In the development of mouse embryos, gastrulation is initiated in the epiblast at about E6.5 and three germ layers are well established at around E7.5. At E8.0, somites first appear and heart starts to form. Given that the developmental disruption of Rab10-null embryos occurred at approximately E7.5, we suspected Rab10 should function earlier before E7.5 in the development of mice embryos. However, the exact mechanism about why Rab10 deficiency results in early embryonic cell death and tissue abnormalities needs to be further characterized.

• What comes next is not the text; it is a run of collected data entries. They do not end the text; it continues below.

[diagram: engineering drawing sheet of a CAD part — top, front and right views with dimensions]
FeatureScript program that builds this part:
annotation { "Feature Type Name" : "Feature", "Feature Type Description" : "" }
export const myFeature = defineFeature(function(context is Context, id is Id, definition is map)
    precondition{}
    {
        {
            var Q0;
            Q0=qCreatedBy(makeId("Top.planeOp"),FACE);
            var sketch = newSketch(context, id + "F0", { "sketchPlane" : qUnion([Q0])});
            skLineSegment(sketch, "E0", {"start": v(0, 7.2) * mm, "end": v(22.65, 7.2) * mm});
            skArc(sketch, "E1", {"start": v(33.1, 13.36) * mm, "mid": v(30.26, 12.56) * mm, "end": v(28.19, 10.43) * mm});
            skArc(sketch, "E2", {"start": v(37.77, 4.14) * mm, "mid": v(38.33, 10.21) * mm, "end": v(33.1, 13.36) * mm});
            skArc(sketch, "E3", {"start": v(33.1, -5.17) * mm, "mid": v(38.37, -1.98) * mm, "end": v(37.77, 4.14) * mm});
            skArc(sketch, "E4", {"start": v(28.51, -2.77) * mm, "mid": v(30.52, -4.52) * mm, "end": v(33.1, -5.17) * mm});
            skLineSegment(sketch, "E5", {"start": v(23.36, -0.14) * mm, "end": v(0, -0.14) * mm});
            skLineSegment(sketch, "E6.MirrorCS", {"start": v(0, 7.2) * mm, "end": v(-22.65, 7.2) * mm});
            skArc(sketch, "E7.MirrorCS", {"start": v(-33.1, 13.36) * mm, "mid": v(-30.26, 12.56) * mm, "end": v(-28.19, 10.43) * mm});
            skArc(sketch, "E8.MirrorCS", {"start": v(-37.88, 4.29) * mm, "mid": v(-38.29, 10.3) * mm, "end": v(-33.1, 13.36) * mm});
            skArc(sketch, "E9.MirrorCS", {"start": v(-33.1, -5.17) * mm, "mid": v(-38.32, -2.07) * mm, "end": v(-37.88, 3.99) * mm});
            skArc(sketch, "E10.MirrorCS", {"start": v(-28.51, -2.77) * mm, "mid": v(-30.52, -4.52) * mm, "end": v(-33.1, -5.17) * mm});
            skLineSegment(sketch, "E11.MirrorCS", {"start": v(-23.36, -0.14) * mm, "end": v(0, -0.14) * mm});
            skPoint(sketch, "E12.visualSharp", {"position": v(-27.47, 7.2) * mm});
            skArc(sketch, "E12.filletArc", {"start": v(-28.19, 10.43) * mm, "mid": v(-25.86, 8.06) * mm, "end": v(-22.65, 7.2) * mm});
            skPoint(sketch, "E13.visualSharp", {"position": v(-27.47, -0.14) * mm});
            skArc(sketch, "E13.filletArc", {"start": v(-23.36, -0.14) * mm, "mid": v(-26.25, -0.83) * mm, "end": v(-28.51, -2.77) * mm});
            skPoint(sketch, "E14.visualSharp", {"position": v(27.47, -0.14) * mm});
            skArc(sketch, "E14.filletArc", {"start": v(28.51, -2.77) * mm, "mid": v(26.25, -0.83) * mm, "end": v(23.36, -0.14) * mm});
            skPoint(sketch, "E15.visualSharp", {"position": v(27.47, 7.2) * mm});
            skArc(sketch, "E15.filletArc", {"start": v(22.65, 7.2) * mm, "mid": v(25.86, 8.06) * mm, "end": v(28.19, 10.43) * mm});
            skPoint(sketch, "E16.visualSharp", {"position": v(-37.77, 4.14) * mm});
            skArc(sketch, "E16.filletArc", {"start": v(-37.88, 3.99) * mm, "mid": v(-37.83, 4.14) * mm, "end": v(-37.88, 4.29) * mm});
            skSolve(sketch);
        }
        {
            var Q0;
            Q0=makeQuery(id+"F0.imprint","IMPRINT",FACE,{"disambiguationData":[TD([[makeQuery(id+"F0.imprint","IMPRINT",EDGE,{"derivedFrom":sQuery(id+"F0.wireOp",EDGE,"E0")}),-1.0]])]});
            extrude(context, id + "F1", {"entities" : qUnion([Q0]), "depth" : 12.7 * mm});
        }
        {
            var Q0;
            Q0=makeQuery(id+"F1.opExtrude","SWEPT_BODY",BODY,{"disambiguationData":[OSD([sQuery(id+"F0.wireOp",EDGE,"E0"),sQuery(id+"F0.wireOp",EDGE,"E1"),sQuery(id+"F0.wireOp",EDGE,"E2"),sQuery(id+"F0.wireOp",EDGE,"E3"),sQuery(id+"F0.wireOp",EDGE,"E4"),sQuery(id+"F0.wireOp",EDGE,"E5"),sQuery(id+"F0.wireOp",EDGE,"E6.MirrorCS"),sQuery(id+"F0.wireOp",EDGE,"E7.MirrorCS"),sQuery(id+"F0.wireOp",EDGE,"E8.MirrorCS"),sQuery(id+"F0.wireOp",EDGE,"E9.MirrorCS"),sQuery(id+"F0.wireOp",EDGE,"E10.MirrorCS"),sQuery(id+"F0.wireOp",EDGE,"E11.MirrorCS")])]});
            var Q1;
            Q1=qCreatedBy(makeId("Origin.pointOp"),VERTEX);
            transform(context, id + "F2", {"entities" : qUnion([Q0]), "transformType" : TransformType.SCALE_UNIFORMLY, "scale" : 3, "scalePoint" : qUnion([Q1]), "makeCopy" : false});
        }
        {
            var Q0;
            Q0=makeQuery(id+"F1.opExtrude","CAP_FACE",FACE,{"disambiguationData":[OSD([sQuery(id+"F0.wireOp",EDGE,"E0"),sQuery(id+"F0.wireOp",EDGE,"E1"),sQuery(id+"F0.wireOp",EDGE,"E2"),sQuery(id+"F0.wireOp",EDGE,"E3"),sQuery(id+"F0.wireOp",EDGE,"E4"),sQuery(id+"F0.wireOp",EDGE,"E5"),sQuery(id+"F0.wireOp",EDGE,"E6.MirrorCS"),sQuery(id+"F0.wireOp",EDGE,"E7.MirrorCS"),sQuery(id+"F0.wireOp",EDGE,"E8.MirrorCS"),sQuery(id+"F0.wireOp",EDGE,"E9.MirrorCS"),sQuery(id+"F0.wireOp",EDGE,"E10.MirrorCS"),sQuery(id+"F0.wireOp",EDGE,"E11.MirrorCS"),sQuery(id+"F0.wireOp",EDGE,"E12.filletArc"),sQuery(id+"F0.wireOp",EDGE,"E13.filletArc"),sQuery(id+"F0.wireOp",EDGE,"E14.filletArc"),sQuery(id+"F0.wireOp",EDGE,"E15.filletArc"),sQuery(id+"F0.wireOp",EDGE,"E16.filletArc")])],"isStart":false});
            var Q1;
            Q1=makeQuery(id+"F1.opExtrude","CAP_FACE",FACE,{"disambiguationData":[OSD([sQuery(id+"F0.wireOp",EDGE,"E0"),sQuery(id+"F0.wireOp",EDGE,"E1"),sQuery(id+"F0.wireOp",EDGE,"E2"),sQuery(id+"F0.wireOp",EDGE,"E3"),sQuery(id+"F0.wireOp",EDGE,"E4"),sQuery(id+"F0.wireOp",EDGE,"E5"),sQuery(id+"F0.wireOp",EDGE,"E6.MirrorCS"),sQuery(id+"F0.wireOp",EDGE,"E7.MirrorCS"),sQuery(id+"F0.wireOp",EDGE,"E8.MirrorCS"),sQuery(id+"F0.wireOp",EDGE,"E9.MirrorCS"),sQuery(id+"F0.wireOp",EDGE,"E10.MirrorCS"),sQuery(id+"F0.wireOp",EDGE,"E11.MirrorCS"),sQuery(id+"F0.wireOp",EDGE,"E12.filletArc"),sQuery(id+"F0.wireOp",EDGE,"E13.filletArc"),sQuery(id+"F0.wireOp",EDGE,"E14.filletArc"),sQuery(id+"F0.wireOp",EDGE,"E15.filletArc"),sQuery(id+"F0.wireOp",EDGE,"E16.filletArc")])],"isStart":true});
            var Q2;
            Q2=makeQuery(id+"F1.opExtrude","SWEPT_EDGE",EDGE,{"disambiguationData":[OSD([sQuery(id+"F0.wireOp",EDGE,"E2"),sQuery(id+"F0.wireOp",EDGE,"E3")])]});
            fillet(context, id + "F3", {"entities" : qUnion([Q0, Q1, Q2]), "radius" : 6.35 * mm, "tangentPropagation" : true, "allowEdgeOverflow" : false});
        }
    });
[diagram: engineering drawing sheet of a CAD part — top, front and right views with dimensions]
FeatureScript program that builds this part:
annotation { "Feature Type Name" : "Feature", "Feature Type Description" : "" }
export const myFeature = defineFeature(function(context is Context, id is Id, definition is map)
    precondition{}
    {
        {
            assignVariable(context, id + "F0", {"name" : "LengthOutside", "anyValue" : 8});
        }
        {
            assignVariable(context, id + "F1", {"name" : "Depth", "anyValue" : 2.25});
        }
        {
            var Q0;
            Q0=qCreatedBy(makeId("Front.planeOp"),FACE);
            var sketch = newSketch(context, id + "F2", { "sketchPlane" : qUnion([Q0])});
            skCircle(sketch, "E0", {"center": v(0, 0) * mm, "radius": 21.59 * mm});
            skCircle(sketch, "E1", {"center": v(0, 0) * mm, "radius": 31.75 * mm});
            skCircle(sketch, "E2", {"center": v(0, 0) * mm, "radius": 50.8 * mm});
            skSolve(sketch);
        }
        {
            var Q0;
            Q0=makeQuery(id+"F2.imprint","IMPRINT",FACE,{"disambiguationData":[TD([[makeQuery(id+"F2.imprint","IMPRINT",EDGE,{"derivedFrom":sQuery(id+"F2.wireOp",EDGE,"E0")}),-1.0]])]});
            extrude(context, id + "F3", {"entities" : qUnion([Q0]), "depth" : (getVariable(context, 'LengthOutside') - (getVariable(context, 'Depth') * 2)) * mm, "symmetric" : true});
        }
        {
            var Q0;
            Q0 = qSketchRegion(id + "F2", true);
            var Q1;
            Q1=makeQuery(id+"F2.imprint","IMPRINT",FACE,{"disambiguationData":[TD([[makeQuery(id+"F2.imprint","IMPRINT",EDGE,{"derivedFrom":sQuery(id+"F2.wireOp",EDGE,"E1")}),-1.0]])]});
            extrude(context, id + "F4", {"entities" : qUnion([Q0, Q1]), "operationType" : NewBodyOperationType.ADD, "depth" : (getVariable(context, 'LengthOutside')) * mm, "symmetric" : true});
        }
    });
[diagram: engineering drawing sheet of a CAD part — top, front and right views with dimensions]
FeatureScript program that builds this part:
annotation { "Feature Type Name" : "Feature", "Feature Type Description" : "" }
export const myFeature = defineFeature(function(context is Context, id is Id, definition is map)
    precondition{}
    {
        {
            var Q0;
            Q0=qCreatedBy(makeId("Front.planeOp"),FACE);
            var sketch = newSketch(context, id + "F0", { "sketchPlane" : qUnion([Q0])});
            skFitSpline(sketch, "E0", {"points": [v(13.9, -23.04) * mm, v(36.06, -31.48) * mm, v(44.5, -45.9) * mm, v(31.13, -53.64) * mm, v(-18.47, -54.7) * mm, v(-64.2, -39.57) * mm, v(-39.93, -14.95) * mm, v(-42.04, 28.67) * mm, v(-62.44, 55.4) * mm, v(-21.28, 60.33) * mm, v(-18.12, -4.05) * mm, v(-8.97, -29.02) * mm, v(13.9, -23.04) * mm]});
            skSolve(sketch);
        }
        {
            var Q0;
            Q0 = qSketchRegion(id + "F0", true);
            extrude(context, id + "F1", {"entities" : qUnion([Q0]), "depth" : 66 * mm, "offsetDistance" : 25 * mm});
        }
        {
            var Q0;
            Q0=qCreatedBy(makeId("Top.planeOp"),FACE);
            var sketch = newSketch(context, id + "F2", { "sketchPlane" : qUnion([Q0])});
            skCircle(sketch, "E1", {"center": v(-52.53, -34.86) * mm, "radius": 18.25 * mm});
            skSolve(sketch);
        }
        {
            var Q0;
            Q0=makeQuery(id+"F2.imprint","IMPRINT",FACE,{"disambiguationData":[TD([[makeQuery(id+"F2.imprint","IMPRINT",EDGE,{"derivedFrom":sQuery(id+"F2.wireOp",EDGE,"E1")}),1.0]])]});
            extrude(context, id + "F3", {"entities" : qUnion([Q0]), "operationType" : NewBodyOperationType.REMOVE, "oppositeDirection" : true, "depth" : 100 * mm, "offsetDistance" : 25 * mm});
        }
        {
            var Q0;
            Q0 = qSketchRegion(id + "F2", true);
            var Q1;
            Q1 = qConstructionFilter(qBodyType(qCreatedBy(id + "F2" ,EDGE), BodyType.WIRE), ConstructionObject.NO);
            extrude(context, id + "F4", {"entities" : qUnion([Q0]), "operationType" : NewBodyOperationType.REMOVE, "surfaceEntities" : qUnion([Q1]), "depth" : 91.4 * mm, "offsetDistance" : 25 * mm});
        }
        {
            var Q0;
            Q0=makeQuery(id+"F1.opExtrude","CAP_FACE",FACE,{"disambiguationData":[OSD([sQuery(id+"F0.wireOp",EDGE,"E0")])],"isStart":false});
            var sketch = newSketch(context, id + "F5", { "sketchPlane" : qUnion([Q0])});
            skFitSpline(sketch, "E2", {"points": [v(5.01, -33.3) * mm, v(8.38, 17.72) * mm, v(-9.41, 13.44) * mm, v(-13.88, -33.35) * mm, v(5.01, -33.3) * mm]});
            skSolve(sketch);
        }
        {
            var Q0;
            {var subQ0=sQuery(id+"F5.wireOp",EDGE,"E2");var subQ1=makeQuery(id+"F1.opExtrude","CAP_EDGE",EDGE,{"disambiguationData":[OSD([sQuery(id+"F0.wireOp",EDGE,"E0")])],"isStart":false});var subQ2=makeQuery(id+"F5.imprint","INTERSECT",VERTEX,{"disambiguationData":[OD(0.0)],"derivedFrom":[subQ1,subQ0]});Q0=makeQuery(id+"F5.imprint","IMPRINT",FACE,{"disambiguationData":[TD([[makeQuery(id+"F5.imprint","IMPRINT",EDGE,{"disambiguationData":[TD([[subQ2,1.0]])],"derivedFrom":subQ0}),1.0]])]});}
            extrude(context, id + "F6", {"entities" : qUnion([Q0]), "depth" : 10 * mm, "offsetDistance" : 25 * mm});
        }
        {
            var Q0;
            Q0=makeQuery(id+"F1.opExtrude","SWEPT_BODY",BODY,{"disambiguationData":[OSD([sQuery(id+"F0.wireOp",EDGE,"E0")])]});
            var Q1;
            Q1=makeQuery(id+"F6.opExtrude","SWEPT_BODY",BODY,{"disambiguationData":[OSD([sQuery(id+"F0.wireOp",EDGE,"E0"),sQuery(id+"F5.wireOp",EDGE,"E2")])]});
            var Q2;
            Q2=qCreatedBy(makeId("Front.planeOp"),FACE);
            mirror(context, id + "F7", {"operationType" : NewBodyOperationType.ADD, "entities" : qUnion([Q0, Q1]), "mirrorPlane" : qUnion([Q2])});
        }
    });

This work is the first attempt to access the physiological function of Rab10 protein using a Rab10 conventional knockout mouse model. Here we clearly demonstrate that Rab10 is essential for early embryogenesis. However, as the Rab10 mutation in mice was difficult to study due to the severity of the phenotype, conditional knockout strategy is required for further clarification of Rab10’s function. As Rab10 is expressed in many tissues, including lymphoid organs, liver, testis, ovary, etc. (BioGPS), tissue-specific knockout mouse models are needed to further define its physiological functions at different tissues.